The first HIV infected she met were a family, with whom she was arranged to take photos. The mother was infected during a blood transfusion. She later passed the virus to the father and the baby she delivered later was also tested as HIV positive.
"The mother would shed tears at the mentioning of her disease and the then 7-year-old kid, with herpes already appearing on his neck, was crying all the time," recalled Jiang bitterly.
Sitting in a car back home, Jiang was silent. "I was so sad," she frowned, "AIDS is spreading quickly and more people could be infected.
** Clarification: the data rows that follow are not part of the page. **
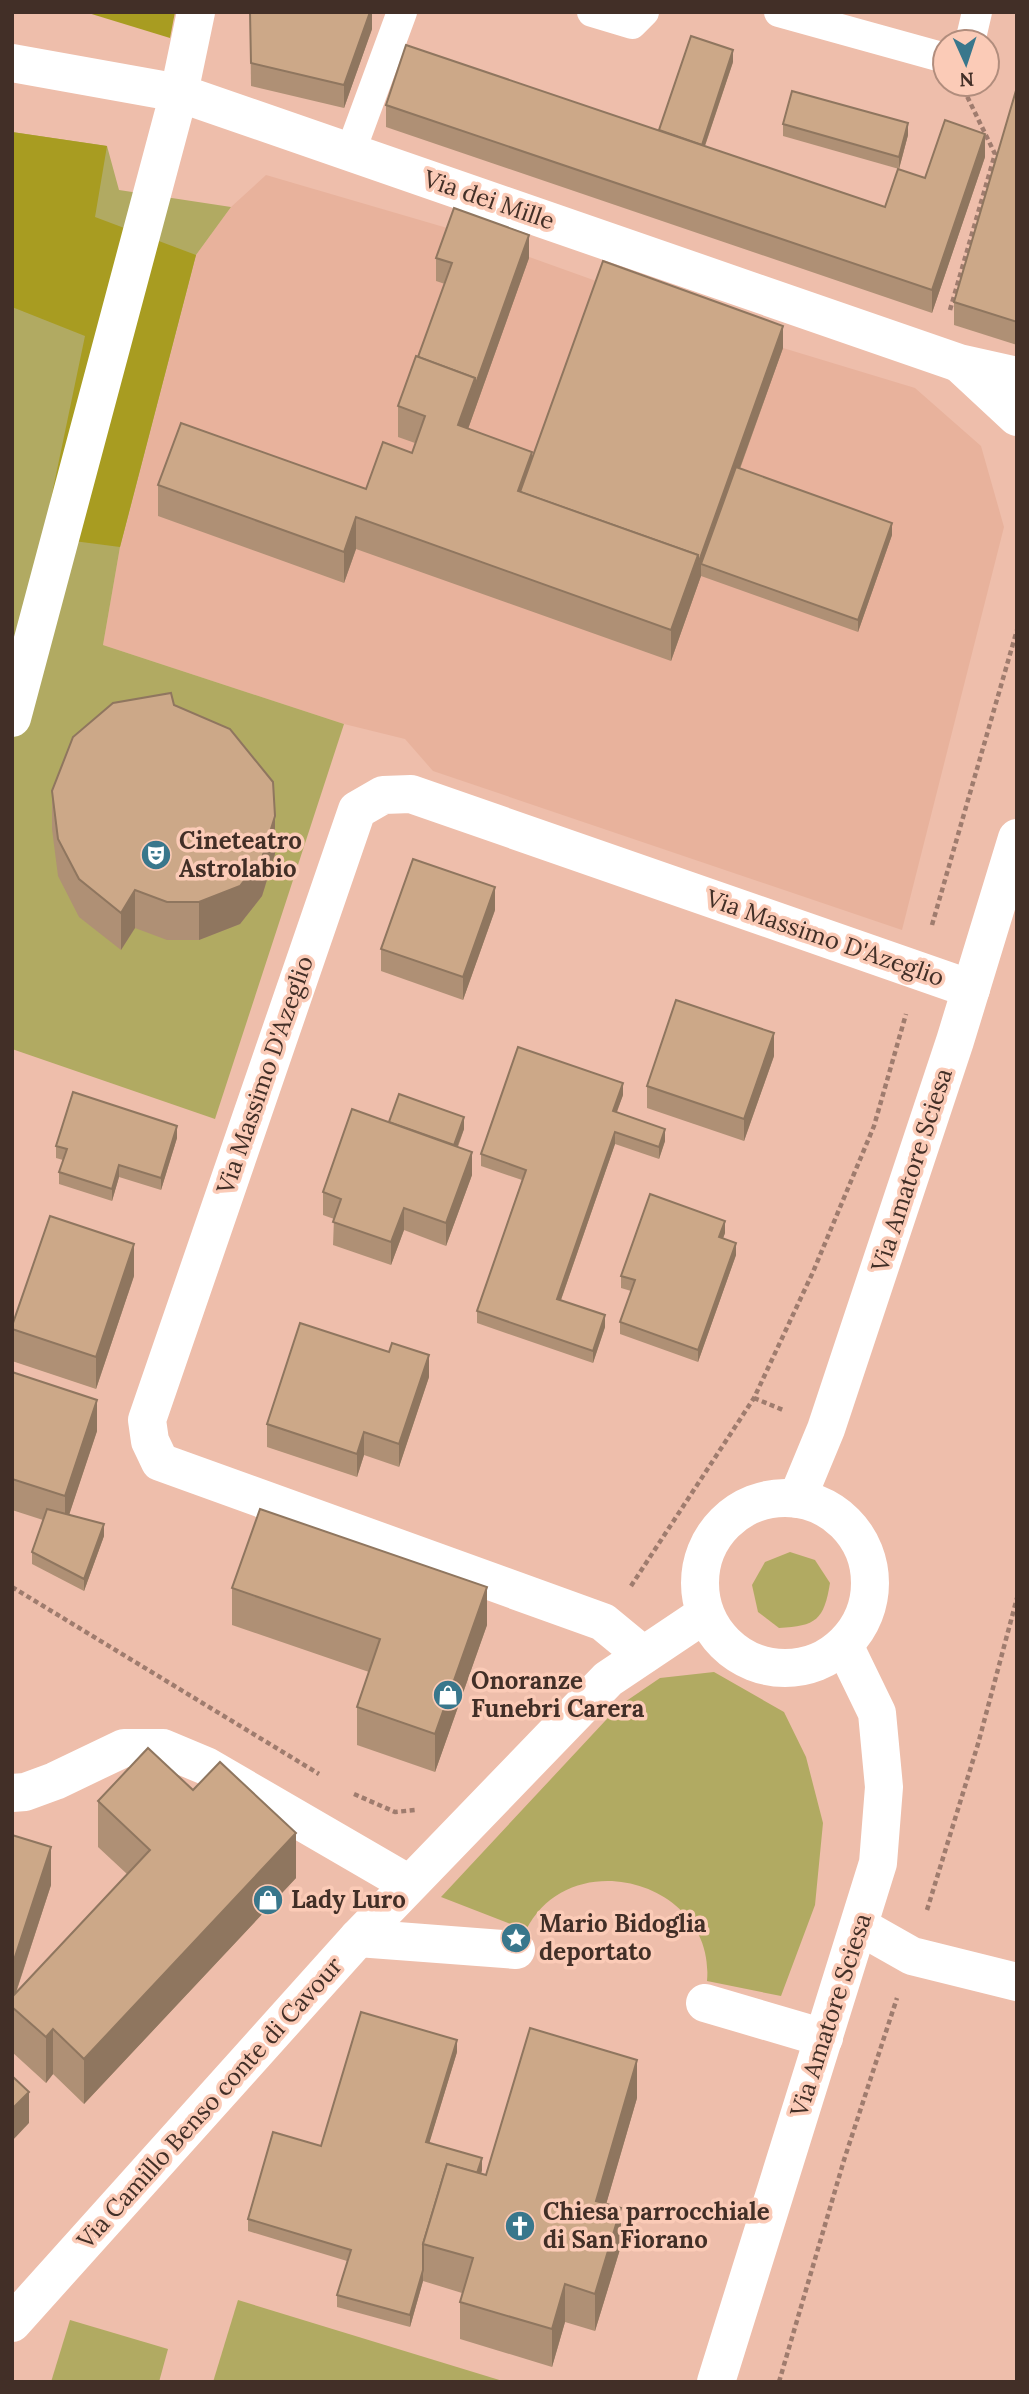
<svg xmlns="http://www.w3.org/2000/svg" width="1029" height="2394" font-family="Lora,serif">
<rect width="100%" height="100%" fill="#eebeab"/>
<path fill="#e8b29c" d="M266,175L454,230L783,348L915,388L981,446L1004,527L902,930L433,771L405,739L344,724L103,645L120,547L196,255L231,207Z"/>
<g fill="#b1aa62">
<path d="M12,132L107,146L119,190L231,207L196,255L120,547L103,645L344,724L215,1119L12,1049Z"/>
<path d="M790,1552L815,1560L830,1583C824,1620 816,1626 779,1628L758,1612L752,1585L765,1562Z"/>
<path d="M714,1672L784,1712L806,1757L823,1823L815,1905L781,1996L707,1981C716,1882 571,1841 526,1930L441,1897L619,1706L660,1678Z"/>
<path d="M238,2300L506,2382H213Z"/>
<path d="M70,2320L168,2349L159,2382H51Z"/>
</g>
<g fill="#a89c21">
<path d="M85,12H175L170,38Z"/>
<path d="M12,132L107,146L95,217L196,255L120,547L43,537L85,336L12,307Z"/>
</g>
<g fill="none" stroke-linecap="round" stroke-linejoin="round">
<g stroke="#9f7c6e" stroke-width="4.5" stroke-dasharray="5 3.5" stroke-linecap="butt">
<path d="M950,310L995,154L966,94"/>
<path d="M932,925L1017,630"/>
<path d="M754,1398L783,1410"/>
<path d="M631,1586L754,1398L813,1272L874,1126L906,1014"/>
<path d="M12,1587L319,1774"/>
<path d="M354,1794L395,1812L415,1810"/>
<path d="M927,1910L978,1744L1017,1598"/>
<path d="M779,2382L844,2160L897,1998"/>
</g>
<g stroke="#fff" stroke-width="30">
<path d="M592,12L632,24L644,12"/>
<path d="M779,12L945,58"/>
<path d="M970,42L977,12"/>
<path d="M350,153L402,12"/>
</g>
<g stroke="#fff" stroke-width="38">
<path d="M12,718L179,93"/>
<path d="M358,1938L516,1950"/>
<path d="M705,2003L824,2038"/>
</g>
<g stroke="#fff" stroke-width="38">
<path d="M12,63L179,93L959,363L1017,376"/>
<path d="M179,93L196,12"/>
<path d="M960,364L1017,417"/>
<path d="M643,1655L603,1622L160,1462L150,1441L147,1420L357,810L383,795L411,794L971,989"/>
<path d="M12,1793L25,1792L55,1781L124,1748H163L206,1766L409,1884"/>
<path d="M859,1926L912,1956L1017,1982"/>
<path d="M12,2323L358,1938L608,1679L705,1614"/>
</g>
<g stroke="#fff" stroke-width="38">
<circle cx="785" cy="1583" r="85"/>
<path d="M797,1499L826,1429L955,1041L1017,838"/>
<path d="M716,2382L878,1863L884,1787L877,1713L844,1645"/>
</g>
</g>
<g fill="#af9075">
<path d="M250,12H372V29L344,108L251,86Z"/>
<path d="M733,62L705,146L885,207L925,178L985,157L932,313L386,127V105L659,130Z"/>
<path d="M1017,87V345L954,325V302Z"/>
<path d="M783,124L908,135L899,169L783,136Z"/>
<path d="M436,258H529L468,429L532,461L783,348L740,469L892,535L858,632L701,576L671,661L356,549L344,583L158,516V485L366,489L412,453L415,443L398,437V406L418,357L445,284L436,281Z"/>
<path d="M174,705L275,854L262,896L240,924L199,940H167L135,928L121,950L79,917L58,876L52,829V791Z"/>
<path d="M495,910L463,1000L381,971V949Z"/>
<path d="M774,1056L744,1141L647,1108V1086Z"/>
<path d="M623,1095L616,1113L665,1141L659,1159L615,1144L561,1300L605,1327L593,1363L477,1323V1311L522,1180L481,1166V1154Z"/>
<path d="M389,1122L464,1129L458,1147L472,1175L446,1246L404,1230L391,1265L333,1245L334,1219L323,1215V1192Z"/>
<path d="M177,1138L161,1190L119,1177L112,1201L59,1184V1172L63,1160L56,1158V1146Z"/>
<path d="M725,1233L723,1238L736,1255L698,1362L620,1334V1322L631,1291L621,1288V1276Z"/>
<path d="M134,1276L96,1389L12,1361V1326Z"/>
<path d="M12,1372L97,1431L69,1515L104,1536L84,1591L32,1564V1552L43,1520L12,1510Z"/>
<path d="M429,1377L399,1467L364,1455L357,1477L267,1447V1424Z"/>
<path d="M232,1588L487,1625L435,1772L357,1745V1707L369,1672L232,1625Z"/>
<path d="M193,1790L296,1878L84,2104L53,2074L46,2083L12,2052V1835L51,1885L16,1993L127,1874L98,1847V1801Z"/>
<path d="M457,2052L429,2143L482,2170L481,2174L486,2175L637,2098L606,2204L621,2246L595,2331L565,2322L552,2367L460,2339V2302L462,2293L423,2281L410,2327L337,2307V2295L347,2261L248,2231V2219L321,2146Z"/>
</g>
<g fill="#8f765f">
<path d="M370,12H372V29L344,108V85Z"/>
<path d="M733,50V62L698,166V154Z"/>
<path d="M908,123V135L899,169V157Z"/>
<path d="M985,134V157L932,313V290Z"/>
<path d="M529,235V258L458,457V425L475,378Z"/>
<path d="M783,326V348L705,565L701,564V576L671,661V630Z"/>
<path d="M532,452V483L525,502L518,491Z"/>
<path d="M356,517V549L344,583V552Z"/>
<path d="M892,523V535L858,632V620Z"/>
<path d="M275,816V854L262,896L240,924L199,940V902Z"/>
<path d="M495,887V910L463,1000V977Z"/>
<path d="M135,890V928L121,950V913Z"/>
<path d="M774,1033V1056L744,1141V1119Z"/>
<path d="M623,1083V1095L613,1123V1111Z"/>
<path d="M464,1117V1129L450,1166V1154Z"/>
<path d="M177,1126V1138L161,1190V1178Z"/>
<path d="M665,1129V1141L659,1159V1147Z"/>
<path d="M615,1132V1144L557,1311V1299Z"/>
<path d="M472,1152V1175L446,1246V1223Z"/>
<path d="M119,1165V1177L112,1201V1189Z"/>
<path d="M404,1208V1230L391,1265V1242Z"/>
<path d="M725,1221V1233L719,1249V1237Z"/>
<path d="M736,1243V1255L698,1362V1350Z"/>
<path d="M134,1244V1276L96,1389V1357Z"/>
<path d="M605,1315V1327L593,1363V1351Z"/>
<path d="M429,1355V1377L399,1467V1444Z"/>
<path d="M97,1400V1431L65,1527V1496Z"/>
<path d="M364,1432V1455L357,1477V1454Z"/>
<path d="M104,1524V1536L84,1591V1579Z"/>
<path d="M487,1587V1625L435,1772V1734Z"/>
<path d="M296,1833V1878L84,2104V2059Z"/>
<path d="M51,1847V1885L12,2004V1966Z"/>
<path d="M53,2029V2074L46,2083V2037Z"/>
<path d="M457,2040V2052L426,2154V2142Z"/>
<path d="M637,2060V2098L596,2239V2201Z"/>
<path d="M29,2092V2123L12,2141V2109Z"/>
<path d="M482,2158V2170L470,2209V2197Z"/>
<path d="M621,2208V2246L595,2331V2294Z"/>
<path d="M423,2270V2281L410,2327V2315Z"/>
<path d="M565,2284V2322L552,2367V2329Z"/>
</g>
<g fill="#cca888" stroke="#8f765f" stroke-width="2">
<path d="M250,12H370L344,85L251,63Z"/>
<path d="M691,36L733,50L702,145L659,130Z"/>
<path d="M406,45L885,207L898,169L925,178L945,120L985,134L932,290L386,105Z"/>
<path d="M1017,87V322L954,302Z"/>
<path d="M792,91L908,123L899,157L783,124Z"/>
<path d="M454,208L529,235L475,386V378L418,357L452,263L436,258Z"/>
<path d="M603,261L783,326L698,564V555L520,492Z"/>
<path d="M416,356L475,378L458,425L532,452L518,491L698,555L671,630L356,517L344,552L158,485L181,423L366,489L383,442L412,453L425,416L398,406Z"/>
<path d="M736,467L892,523L858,620L701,564Z"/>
<path d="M171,693L174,705L230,729L273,782L275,816L262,858L240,886L199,902H167L135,890L121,913L79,879L58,839L52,791L73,737L113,703Z"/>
<path d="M413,859L495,887L463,977L381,949Z"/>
<path d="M676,1000L774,1033L744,1119L647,1086Z"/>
<path d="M518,1047L623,1083L613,1111L665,1129L659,1147L615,1132L557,1299L605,1315L593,1351L477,1311L526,1170L481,1154Z"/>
<path d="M73,1092L177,1126L161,1178L119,1165L112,1189L59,1172L67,1149L56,1146Z"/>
<path d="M399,1094L464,1117L454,1145L389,1122Z"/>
<path d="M352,1109L472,1152L446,1223L404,1208L391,1242L333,1222L341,1199L323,1192Z"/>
<path d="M650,1194L725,1221L719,1237L736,1243L698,1350L620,1322L635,1280L621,1276Z"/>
<path d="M50,1216L134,1244L96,1357L12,1329V1326Z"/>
<path d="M300,1323L389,1352L392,1343L429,1355L399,1444L364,1432L357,1454L267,1424Z"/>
<path d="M12,1372L97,1400L65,1496L12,1479Z"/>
<path d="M47,1509L104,1524L84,1579L32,1552Z"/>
<path d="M260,1509L487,1587L435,1734L357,1707L380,1639L232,1588Z"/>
<path d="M148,1748L193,1790L220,1762L296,1833L84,2059L53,2029L46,2037L12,2007V1997L150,1850L98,1801Z"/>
<path d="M12,1835L51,1847L12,1966Z"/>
<path d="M361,2012L457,2040L426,2142L482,2158L477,2173L447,2164L423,2244V2270L410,2315L337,2295L351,2250L248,2219L273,2132L321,2146Z"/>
<path d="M530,2028L637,2060L596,2201L621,2208L595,2294L565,2284L552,2329L460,2302L473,2258L423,2244L447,2164L486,2175Z"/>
<path d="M12,2076L29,2092L12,2109Z"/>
</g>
<defs>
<g id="theatre-disc" transform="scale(1.575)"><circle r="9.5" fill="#39778c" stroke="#fbcbb7"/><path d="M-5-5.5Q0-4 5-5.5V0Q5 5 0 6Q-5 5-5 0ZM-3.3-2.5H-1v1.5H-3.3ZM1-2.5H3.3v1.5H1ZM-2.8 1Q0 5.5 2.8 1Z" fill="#fff"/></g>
<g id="shop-disc" transform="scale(1.575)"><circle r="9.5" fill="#39778c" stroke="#fbcbb7"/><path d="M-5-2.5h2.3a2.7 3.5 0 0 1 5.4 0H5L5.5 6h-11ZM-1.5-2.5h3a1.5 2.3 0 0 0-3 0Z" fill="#fff"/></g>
<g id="sight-disc" transform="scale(1.575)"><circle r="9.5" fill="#39778c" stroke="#fbcbb7"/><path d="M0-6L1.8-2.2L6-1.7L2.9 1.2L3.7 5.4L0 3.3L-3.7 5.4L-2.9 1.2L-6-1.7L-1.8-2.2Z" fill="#fff"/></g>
<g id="church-disc" transform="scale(1.575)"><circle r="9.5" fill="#39778c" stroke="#fbcbb7"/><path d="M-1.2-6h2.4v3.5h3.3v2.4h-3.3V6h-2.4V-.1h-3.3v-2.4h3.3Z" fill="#fff"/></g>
</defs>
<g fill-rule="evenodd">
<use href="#theatre-disc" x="156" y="855"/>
<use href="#shop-disc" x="448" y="1695"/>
<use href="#shop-disc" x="268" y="1900"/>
<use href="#sight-disc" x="516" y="1938"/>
<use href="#church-disc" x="520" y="2226"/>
</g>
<g text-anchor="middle" stroke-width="7" stroke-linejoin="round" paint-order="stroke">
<g font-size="24" fill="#422f27" stroke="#fbcbb7">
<text transform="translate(489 200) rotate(19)" y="8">Via dei Mille</text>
<text transform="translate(825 938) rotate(19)" y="8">Via Massimo D'Azeglio</text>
<text transform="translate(265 1075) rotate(-71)" y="8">Via Massimo D'Azeglio</text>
<text transform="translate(912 1170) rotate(-72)" y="8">Via Amatore Sciesa</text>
<text transform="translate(831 2015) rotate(-72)" y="8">Via Amatore Sciesa</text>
<text transform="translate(210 2103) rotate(-48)" y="8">Via Camillo Benso conte di Cavour</text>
</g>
<g font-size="24" font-weight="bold" fill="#422f27" stroke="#fbcbb7" text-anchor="start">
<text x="179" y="849">Cineteatro<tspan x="179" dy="28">Astrolabio</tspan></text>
<text x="471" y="1689">Onoranze<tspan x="471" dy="28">Funebri Carera</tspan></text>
<text x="291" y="1908">Lady Luro</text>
<text x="539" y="1932">Mario Bidoglia<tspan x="539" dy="28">deportato</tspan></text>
<text x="543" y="2220">Chiesa parrocchiale<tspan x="543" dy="28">di San Fiorano</tspan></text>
</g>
</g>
<rect width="1029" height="2394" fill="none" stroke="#422f27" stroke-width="28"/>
<g transform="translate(966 63) rotate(177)"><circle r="33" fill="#fbcbb7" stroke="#b18d7d" stroke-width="2"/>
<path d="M0-5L12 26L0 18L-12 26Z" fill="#39778c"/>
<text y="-10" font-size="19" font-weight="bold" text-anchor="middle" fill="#422f27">N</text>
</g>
</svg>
It is urgent to tell them how to protect themselves from this deadly disease."
As a Good Will Ambassador, her major task is to participate in activities on each World AIDS Day and visit the infected and their families whenever she has time.
She still remembered that in 2003, when she just began the job, she flushed with embarrassment when distributing condoms in a shopping center in downtown Beijing.
Two years later, however, she finished her book Wenli on AIDS to share with readers her understanding of the disease, which used to be labeled as stigma.
And she wants to do more.
She wants to adopt an orphan left by AIDS victims, but she hasn't found a suitable one. "Many orphans are too old to adapt to a new environment," she said.
She has been planning to make a TV serial for three years to show the audience the plight of HIV infected, their families and children. She said that she will start on it after her Africa trip.
She has also an idea to set up a "celebrities' cabin", where they can donate their belongings for sale to help AIDS/HIV-affected people.
"Someday the little cabin may be developed into a charity foundation where all people can contribute to the combat against AIDS," she said.